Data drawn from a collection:
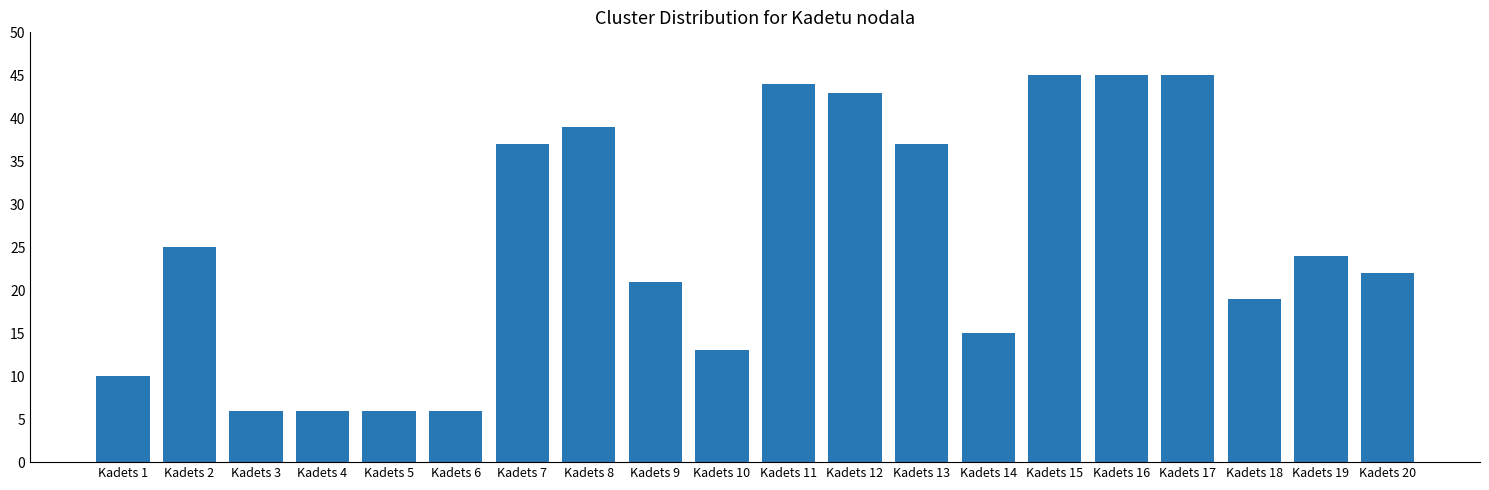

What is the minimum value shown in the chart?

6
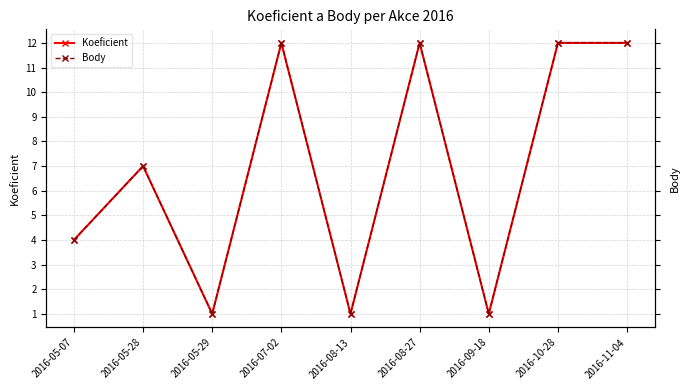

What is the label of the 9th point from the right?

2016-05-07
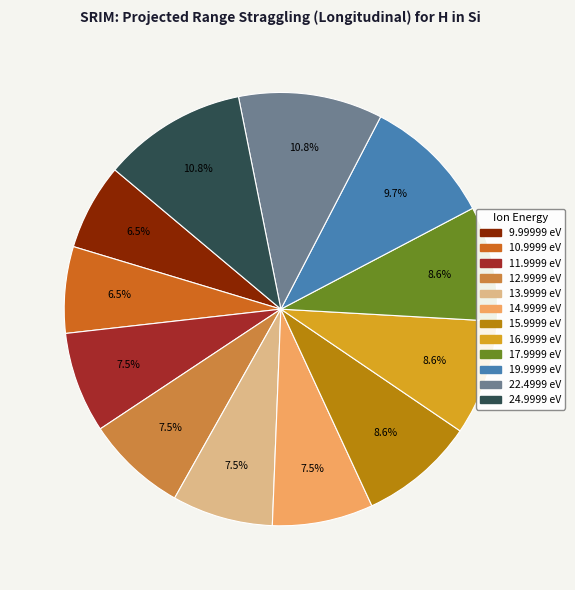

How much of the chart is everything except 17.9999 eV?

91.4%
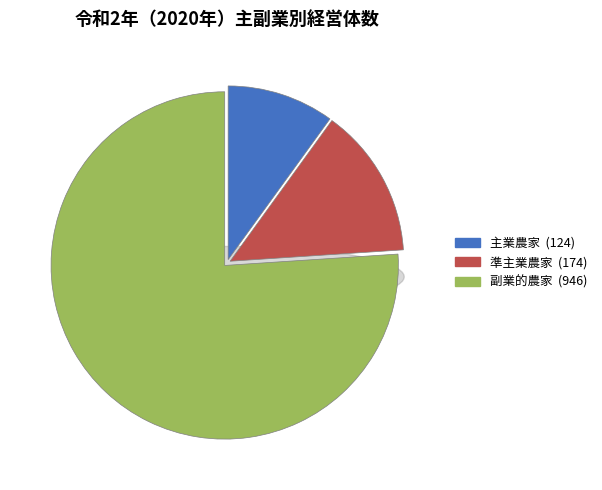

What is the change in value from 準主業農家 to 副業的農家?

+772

* [Problem to work on]:
Set down each of the items above word for word, leaving the pictures out.

* [Task response]:
What is the minimum value shown in the chart?

6

What is the label of the 9th point from the right?

2016-05-07

How much of the chart is everything except 17.9999 eV?

91.4%

What is the change in value from 準主業農家 to 副業的農家?

+772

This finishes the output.